Causos do Dom: As formigas e as Plantinhas
Prof. Martinho Condini
Não era segredo para ninguém a admiração de Dom Helder por São Francisco. O santo, por sua radicalidade evangélica de amor aos pobres, sempre o seduziu, desde os tempos do seminário na Prainha, em Fortaleza. Também admirava o amor de Francisco à natureza e grande respeito às criaturas de Deus.
Os animais, as plantas e toda a criação eram motivo de louvor para o Santos de Assis. Quem não recorda o belo Cântico das Criaturas, onde o irmão Francisco louva a irmã água, o irmão sol, a irmã lua, a irmã terra e todas as criaturas de Deus! Um dos biógrafos do Santo Assis, Tomás de Cedano, relata que, aos frades que cortavam lenha, São Francisco proibia arrancar a árvore inteira, “para que tivesse esperança de brotar outra vez”.
Também “recolhia do caminho os vermezinhos, para que não fossem pisados, e mandava dar mel e o melhor vinho às abelhas para não morrerem de frio no inverno”. Tomás de Celano, no capítulo 29 da Vida II, relata, ainda, que São Francisco “sentia alegria diante de flores, vendo sua beleza e sentindo o seu perfume” e que “quando encontrava muitas flores juntas, pregava para elas e as convidava a louvar o senhor como se fossem racionais”.

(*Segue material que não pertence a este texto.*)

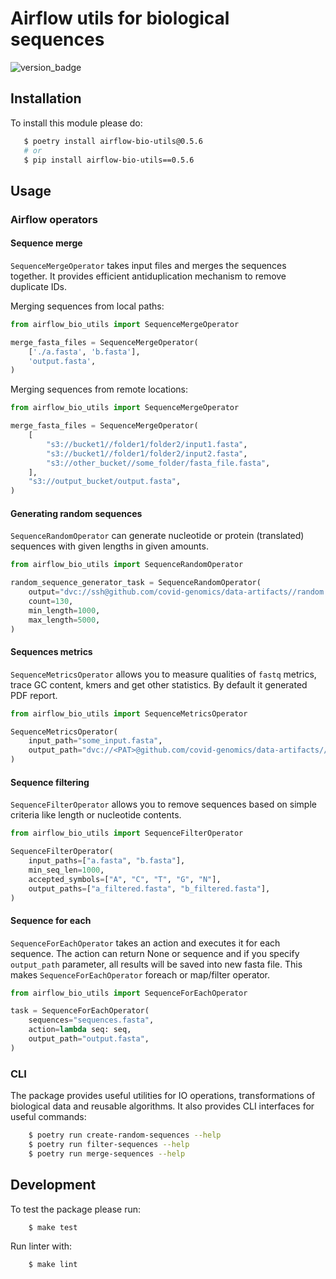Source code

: # Airflow utils for biological sequences

![version_badge](https://s3.eu-central-1.amazonaws.com/pypi.covidgenomics.com/__public__/utils/badge_version.svg)

## Installation

To install this module please do:
```bash
   $ poetry install airflow-bio-utils@0.5.6
   # or
   $ pip install airflow-bio-utils==0.5.6
```

## Usage

### Airflow operators

#### Sequence merge

`SequenceMergeOperator` takes input files and merges the sequences together.
It provides efficient antiduplication mechanism to remove duplicate IDs.

Merging sequences from local paths:
```python
from airflow_bio_utils import SequenceMergeOperator

merge_fasta_files = SequenceMergeOperator(
    ['./a.fasta', 'b.fasta'],
    'output.fasta',
)
```

Merging sequences from remote locations:
```python
from airflow_bio_utils import SequenceMergeOperator

merge_fasta_files = SequenceMergeOperator(
    [
        "s3://bucket1//folder1/folder2/input1.fasta",
        "s3://bucket1//folder1/folder2/input2.fasta",
        "s3://other_bucket//some_folder/fasta_file.fasta",
    ],
    "s3://output_bucket/output.fasta",
)
```

#### Generating random sequences

`SequenceRandomOperator` can generate nucleotide or protein (translated) sequences with given lengths in given amounts.

```python
from airflow_bio_utils import SequenceRandomOperator

random_sequence_generator_task = SequenceRandomOperator(
    output="dvc://ssh@github.com/covid-genomics/data-artifacts//random.fasta",
    count=130,
    min_length=1000,
    max_length=5000,
)
```

#### Sequences metrics

`SequenceMetricsOperator` allows you to measure qualities of `fastq` metrics, trace GC content, kmers and get other statistics.
By default it generated PDF report.

```python
from airflow_bio_utils import SequenceMetricsOperator

SequenceMetricsOperator(
    input_path="some_input.fasta",
    output_path="dvc://<PAT>@github.com/covid-genomics/data-artifacts//output_metrics",
)
```

#### Sequence filtering

`SequenceFilterOperator` allows you to remove sequences based on simple criteria like length or nucleotide contents.

```python
from airflow_bio_utils import SequenceFilterOperator

SequenceFilterOperator(
    input_paths=["a.fasta", "b.fasta"],
    min_seq_len=1000,
    accepted_symbols=["A", "C", "T", "G", "N"],
    output_paths=["a_filtered.fasta", "b_filtered.fasta"],
)
```

#### Sequence for each

`SequenceForEachOperator` takes an action and executes it for each sequence.
The action can return None or sequence and if you specify `output_path` parameter,
all results will be saved into new fasta file.
This makes `SequenceForEachOperator` foreach or map/filter operator.

```python
from airflow_bio_utils import SequenceForEachOperator

task = SequenceForEachOperator(
    sequences="sequences.fasta",
    action=lambda seq: seq,
    output_path="output.fasta",
)
```

### CLI

The package provides useful utilities for IO operations, transformations of biological data and reusable algorithms.
It also provides CLI interfaces for useful commands:
```bash
    $ poetry run create-random-sequences --help
    $ poetry run filter-sequences --help
    $ poetry run merge-sequences --help
```

## Development

To test the package please run:
```bash
    $ make test
```

Run linter with:
```bash
    $ make lint
```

Dom Helder também viveu à sua maneira um pouco de Francisco, convivendo em harmonia com todas as criaturas de Deus, até mesmo com as simples plantinhas que nasciam na sua calçada, conforme deixou registrado numa das meditações do padre José: “Querem consertar a minha calçada”.
Eu nem reparara
que ela estava quebrada
Acho lindo
o matinho humilde
que ali nasceu.
Como fazer entender
que ele é muito mais belo
e vivo
que o cimento frio,
que os amigos desejam ofertar?
Se o cimento vencer,
será lápide mortuária,
com a inscrição invisível:
“Aqui jaz
o matinho mais vivo,
mais teimoso
e inteligente
de toda a redondeza…”!
Como o Santo de Assis, Dom Helder também tinha uma relação de amor com o seu pequeno jardim. Ao acordar, certo dia, verificou que as formigas estavam estragando tudo, trabalhando como nunca na destruição de suas frágeis plantinhas, que não eram muitas devido ao pouco espaço.
Pensou no que poderia fazer para acabar com aquela “praga” que continuava estragado seu jardim. Comprar algum produto químico para matar as formigas? Jamais! Disso tinha certeza. Afinal, “as formigas também tinham o direito de procurar comida”, dizia aos amigos.
Mas a situação foi ficando cada vez mais feia. As formigas estavam devorando tudo muito rapidamente. Precisava, urgentemente, pensar numa solução para o problema. Então, por que não o seu lado São Francisco?Sentou então no chão e começou a conversar com as formiga1s, pedindo-lhe que não destruíssem seu jardim.Evidentemente sua conversa não surtiu qualquer efeito!Mas Dom Helder ficou muito satisfeito com o seu gesto franciscano. E, as formigas e as plantinhas continuaram “convivendo” no pequeno jardim.
FILHO, Félix. Além das Ideias: histórias de vida de Dom Helder Camara. 1ª reimpressão. Recife. Cepe. 2016. p.74-75.